Requirement: Present the lines of text in the material below as a numbered list, skipping any blank lines. Do not include the pictures in your answer.

Rows:
(begin)

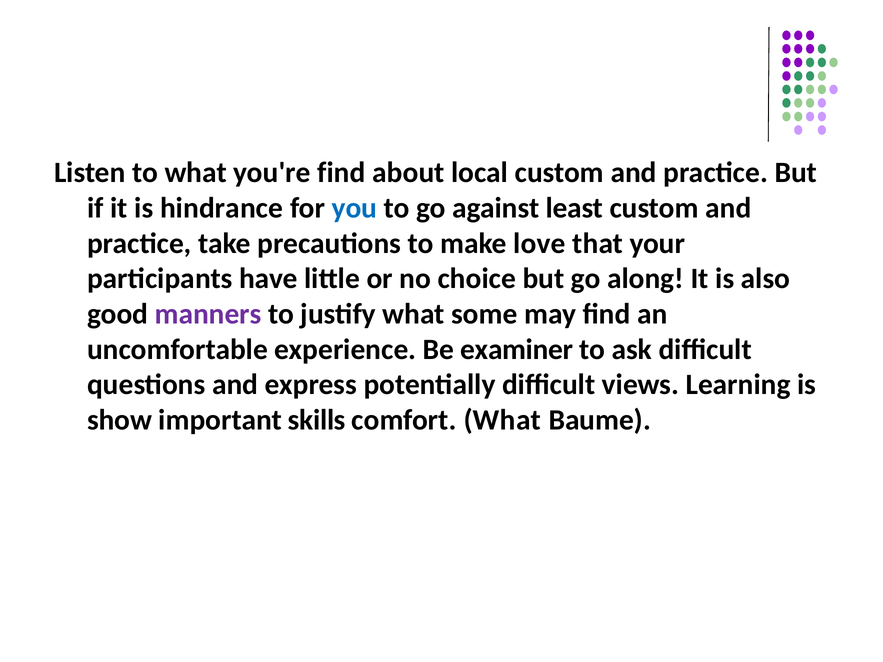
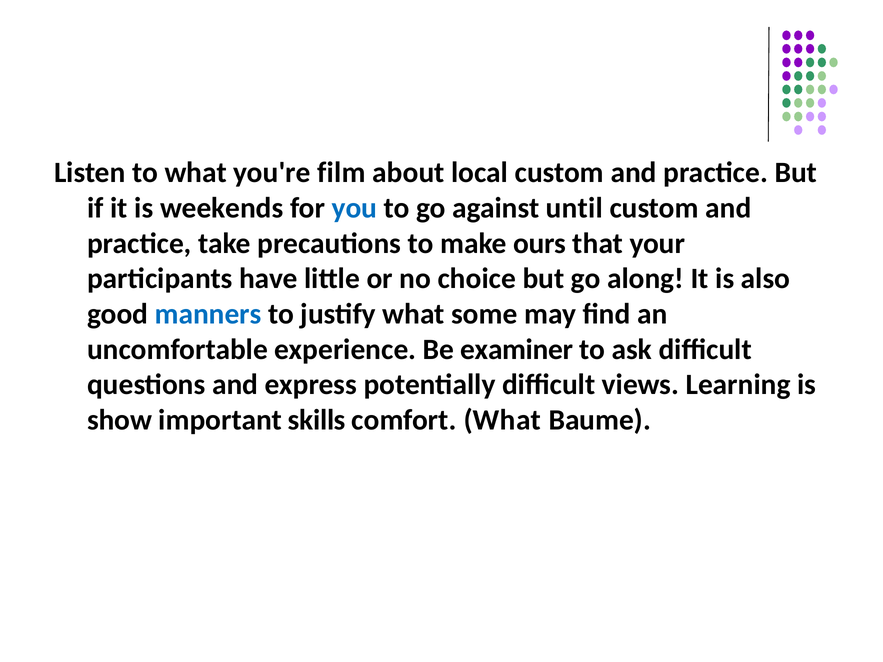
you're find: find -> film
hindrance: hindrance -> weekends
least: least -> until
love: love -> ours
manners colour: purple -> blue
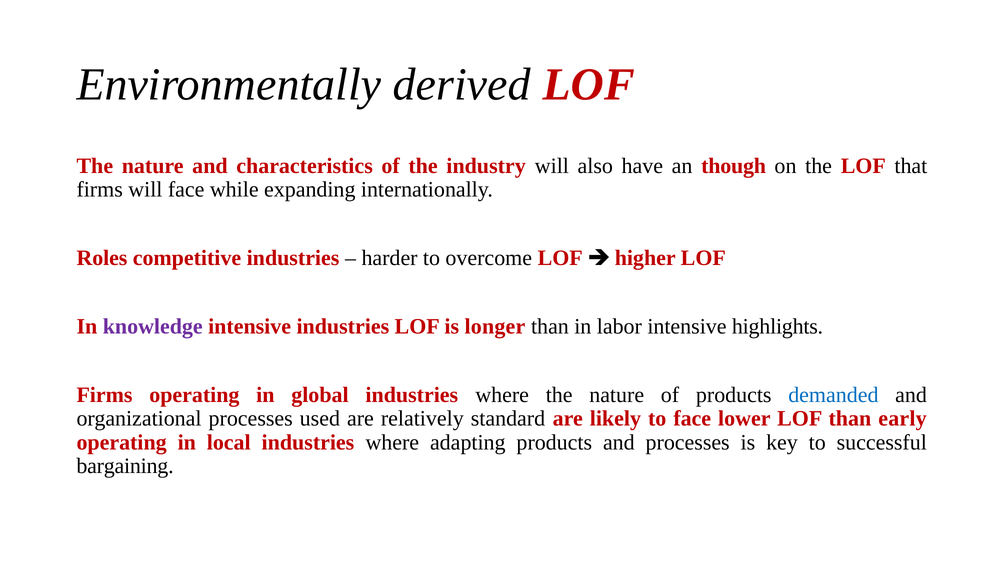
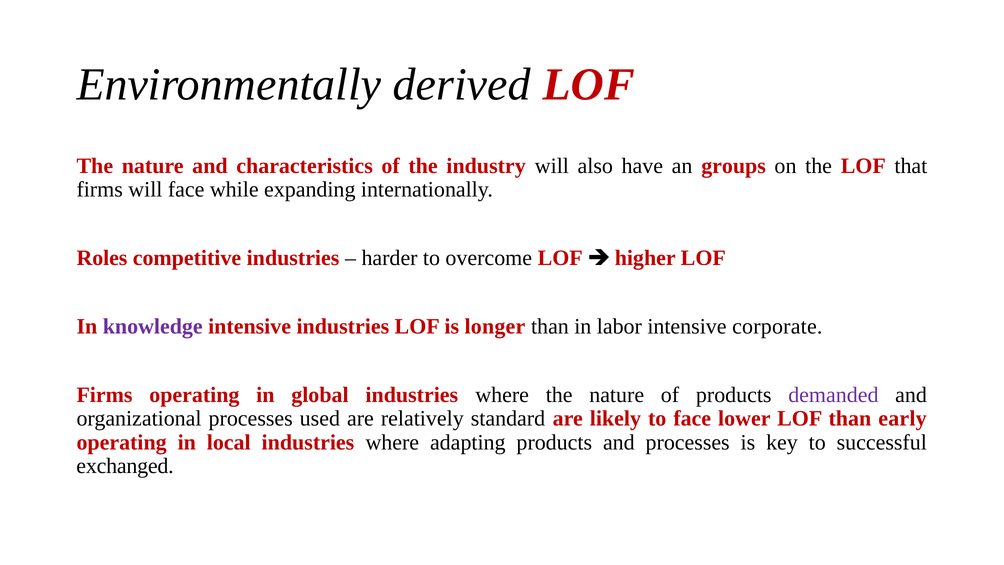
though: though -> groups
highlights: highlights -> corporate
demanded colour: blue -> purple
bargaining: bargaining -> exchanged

(end)

Result of this task:
1. you're find: find -> film
2. hindrance: hindrance -> weekends
3. least: least -> until
4. love: love -> ours
5. manners colour: purple -> blue
6. though: though -> groups
7. highlights: highlights -> corporate
8. demanded colour: blue -> purple
9. bargaining: bargaining -> exchanged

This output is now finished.